实时荧光定量PCR的优化（六）

引物和探针的浓度也需要寻找*浓度，这通常凭借经验决定。

为什么要寻找*浓度呢？

因为像Taqman探针在反应过程中会被破坏，需要在起始浓度便保留足量的探针。这个浓度通常是在反应体系中达到250nmol/L。但我们不能无限制的添加探针，这会增加成本，尤其是大批量检测时，我们需要减少生产试剂的成本。

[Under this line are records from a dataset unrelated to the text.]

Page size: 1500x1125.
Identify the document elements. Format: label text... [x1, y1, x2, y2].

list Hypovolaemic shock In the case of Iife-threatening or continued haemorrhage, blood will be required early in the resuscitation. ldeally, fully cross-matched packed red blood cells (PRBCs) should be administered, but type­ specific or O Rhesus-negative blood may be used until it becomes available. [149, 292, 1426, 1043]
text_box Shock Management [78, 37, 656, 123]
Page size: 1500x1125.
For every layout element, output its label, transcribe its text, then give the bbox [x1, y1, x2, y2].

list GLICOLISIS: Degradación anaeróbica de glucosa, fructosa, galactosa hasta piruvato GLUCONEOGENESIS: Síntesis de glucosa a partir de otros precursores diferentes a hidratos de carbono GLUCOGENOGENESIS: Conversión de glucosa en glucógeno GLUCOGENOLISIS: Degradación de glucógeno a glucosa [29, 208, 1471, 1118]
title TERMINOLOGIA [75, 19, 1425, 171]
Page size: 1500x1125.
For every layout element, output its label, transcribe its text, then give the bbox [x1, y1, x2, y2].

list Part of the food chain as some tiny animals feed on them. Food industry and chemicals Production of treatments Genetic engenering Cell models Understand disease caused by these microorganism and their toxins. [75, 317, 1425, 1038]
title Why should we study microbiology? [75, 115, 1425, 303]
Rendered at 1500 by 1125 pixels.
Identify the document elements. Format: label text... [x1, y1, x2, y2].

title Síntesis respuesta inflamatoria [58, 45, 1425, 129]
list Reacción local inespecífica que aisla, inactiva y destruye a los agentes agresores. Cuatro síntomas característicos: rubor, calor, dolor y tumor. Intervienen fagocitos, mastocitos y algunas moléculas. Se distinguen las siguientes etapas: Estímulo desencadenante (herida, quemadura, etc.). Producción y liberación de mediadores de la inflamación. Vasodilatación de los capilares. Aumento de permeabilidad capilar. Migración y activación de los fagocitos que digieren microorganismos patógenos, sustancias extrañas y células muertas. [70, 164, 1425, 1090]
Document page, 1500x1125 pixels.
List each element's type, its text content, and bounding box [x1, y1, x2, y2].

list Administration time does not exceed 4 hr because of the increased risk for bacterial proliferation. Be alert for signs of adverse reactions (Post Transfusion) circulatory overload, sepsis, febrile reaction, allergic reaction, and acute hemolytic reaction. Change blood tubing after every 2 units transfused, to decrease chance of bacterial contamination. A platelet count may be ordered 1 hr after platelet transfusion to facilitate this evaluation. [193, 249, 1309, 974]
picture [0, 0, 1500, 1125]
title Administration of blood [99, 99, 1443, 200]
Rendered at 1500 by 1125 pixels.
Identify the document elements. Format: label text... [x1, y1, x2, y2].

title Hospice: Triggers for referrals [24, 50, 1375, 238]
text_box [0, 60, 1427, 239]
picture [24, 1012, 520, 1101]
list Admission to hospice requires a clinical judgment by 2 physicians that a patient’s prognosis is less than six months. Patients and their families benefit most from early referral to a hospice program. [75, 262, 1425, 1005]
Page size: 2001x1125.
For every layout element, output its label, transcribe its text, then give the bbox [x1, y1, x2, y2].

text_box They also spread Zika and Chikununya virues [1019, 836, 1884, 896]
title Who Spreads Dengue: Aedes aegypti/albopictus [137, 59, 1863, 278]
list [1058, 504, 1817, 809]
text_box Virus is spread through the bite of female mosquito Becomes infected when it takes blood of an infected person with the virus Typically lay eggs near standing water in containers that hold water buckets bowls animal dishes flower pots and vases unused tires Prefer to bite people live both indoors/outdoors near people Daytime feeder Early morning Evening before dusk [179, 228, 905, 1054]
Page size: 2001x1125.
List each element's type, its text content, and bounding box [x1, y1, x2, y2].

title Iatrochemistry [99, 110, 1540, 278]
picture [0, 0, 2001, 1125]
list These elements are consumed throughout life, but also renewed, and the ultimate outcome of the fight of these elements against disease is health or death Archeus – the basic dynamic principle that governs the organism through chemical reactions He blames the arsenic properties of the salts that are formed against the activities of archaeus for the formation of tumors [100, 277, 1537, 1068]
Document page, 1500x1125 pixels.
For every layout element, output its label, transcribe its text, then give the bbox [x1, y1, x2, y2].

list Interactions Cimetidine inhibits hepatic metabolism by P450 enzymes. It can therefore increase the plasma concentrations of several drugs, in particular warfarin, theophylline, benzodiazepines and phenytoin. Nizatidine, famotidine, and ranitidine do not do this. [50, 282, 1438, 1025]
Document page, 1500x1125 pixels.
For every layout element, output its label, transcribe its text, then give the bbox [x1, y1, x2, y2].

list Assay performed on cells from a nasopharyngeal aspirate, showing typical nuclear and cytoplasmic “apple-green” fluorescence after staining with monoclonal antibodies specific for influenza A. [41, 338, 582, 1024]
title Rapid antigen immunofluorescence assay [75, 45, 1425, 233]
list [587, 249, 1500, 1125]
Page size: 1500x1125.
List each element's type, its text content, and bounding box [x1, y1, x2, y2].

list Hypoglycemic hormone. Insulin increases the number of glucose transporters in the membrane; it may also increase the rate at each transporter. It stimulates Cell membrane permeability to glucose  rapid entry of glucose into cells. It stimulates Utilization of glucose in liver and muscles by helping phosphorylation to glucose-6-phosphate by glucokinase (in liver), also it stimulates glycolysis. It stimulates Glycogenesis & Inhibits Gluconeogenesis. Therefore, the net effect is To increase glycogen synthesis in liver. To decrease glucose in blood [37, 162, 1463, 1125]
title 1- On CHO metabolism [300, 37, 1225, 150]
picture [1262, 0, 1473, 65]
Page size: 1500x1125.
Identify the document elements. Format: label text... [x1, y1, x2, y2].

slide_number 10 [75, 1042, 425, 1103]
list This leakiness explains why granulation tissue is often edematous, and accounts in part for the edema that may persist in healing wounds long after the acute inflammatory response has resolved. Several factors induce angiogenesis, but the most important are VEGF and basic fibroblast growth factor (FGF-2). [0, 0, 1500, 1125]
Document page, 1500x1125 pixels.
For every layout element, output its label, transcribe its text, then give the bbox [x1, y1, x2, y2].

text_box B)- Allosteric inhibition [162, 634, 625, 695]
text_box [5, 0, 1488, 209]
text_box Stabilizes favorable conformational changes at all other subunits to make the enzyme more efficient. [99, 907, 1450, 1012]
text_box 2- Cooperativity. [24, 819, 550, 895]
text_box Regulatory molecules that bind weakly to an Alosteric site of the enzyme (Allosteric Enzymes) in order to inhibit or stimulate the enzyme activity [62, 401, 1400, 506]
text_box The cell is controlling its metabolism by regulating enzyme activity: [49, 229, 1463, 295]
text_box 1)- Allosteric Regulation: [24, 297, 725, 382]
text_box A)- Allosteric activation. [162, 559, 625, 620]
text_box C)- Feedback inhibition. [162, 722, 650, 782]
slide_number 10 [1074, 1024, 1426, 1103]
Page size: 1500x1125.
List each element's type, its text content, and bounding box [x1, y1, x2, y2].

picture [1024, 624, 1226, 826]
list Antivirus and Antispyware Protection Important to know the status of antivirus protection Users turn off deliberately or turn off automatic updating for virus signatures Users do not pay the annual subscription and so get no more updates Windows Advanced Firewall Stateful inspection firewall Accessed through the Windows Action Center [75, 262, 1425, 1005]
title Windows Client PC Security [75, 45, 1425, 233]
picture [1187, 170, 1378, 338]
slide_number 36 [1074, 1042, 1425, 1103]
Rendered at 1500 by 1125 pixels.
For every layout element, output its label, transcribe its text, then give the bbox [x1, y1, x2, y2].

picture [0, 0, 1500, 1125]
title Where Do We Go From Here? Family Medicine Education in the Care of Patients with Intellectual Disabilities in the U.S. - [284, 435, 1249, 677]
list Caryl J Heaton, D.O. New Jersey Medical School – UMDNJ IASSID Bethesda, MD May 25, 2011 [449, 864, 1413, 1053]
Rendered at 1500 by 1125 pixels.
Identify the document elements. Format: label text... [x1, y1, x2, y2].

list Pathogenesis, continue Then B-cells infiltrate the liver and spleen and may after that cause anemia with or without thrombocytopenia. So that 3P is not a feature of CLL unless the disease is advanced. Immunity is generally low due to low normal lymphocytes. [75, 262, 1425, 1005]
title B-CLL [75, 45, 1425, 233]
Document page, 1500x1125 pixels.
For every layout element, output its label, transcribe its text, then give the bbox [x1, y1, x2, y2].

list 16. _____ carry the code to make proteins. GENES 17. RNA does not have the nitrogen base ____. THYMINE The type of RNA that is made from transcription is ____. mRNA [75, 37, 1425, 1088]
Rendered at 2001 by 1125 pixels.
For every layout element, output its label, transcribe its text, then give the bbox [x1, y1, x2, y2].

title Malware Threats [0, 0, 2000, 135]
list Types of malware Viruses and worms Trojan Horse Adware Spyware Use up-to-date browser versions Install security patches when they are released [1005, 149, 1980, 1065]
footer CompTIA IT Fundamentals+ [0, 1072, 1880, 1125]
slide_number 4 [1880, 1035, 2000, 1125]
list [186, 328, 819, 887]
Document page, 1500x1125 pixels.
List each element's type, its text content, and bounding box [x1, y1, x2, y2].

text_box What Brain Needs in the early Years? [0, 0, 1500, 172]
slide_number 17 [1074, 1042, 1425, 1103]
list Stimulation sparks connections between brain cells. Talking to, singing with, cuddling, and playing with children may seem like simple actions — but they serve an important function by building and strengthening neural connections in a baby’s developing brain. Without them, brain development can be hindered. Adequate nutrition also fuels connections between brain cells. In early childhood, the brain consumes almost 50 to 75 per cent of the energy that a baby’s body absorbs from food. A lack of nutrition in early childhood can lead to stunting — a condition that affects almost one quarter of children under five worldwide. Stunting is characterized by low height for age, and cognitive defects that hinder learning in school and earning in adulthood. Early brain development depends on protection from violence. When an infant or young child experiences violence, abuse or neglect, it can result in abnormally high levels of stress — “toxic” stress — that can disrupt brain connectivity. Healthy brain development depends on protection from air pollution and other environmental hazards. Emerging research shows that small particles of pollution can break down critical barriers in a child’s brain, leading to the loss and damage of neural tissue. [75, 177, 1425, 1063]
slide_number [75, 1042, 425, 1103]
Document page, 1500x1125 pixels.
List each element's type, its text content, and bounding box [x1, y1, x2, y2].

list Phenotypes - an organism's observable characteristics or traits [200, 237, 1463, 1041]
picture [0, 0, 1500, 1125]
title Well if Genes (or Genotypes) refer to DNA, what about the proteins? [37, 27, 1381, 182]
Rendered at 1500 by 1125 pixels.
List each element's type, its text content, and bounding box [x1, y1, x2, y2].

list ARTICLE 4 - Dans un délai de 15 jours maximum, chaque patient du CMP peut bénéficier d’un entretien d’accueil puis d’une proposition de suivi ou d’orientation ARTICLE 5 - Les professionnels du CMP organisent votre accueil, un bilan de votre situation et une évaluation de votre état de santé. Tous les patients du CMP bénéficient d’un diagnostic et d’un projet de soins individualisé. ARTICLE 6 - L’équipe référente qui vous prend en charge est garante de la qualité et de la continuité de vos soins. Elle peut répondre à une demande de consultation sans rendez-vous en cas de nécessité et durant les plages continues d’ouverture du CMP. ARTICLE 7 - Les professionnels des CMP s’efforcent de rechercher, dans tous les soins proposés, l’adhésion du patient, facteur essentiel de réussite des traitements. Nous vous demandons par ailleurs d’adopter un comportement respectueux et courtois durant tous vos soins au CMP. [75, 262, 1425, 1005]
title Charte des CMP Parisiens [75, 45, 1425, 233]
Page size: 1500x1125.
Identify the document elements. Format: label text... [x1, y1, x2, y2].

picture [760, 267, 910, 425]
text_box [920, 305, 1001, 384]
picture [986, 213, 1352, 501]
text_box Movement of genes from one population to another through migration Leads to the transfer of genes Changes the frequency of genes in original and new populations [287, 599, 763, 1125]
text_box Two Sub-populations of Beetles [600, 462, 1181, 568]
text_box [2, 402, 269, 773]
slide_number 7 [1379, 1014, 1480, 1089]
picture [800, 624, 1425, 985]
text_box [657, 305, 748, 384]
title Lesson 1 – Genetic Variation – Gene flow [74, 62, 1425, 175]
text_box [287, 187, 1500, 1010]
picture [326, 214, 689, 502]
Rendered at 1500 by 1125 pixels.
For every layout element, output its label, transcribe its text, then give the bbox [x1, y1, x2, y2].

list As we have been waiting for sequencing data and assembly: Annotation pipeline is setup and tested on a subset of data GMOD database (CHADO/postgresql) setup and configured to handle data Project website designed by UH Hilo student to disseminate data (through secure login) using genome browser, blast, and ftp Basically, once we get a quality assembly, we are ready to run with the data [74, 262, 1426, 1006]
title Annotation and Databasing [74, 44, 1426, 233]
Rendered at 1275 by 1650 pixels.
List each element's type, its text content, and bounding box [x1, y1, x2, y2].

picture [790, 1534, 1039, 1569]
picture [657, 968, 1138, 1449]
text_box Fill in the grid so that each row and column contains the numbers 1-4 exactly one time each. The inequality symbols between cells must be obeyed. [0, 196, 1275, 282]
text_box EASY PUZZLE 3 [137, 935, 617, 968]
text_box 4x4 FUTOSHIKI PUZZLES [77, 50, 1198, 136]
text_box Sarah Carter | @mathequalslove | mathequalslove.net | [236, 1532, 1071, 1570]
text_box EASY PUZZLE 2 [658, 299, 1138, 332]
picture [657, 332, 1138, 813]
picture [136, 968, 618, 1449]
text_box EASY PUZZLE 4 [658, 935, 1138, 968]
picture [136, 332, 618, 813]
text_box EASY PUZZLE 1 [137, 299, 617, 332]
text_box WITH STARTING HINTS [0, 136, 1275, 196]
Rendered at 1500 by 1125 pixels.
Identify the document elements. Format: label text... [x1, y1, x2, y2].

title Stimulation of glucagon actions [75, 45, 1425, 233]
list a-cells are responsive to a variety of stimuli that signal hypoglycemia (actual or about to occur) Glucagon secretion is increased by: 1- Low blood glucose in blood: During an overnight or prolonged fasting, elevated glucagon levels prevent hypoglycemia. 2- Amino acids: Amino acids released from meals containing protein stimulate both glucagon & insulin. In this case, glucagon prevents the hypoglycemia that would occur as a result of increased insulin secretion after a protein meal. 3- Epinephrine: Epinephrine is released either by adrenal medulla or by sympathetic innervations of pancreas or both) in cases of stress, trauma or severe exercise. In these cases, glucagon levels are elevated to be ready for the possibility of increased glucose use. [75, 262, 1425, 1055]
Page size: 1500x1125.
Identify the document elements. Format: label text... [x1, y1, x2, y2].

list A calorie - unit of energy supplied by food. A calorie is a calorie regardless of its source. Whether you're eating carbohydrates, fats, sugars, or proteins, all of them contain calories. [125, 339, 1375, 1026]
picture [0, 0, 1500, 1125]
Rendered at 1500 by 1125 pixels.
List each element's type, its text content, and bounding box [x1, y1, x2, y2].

实际探索优化中，对Taqman探针法为原理的实时荧光定量PCR实验，我们也可以使用SYBR Green I法对引物浓度进行测试，因为SYBR  Green I染料能与任意双链DNA结合，可以检测到产生的引物二聚体和其他非特异性扩增产物的量。引物二聚体会降低扩增效率和特异性，我们希望找到合适的引物浓度，减少二聚体、非特异性产物的产生。

综上，我们需要寻找引物和探针的*浓度，保证反应的灵敏度的同时，降低成本，并获得最大特异性。

在实践中，我们通常推荐这样的方法来进行优化：

1、优化引物浓度时从一个标准的浓度开始优化，每次调整浓度后制作标准曲线图，通过分析标准曲线图判断优化效果。推荐的标准优化浓度：Taqman探针法终浓度是500nmol/L，SYBR Green I法是200～400nmol/L。

2、引物浓度效果评判的标准：标准曲线是线性的，且效率>80%，可以认为浓度是合适的，就不需要进一步优化了。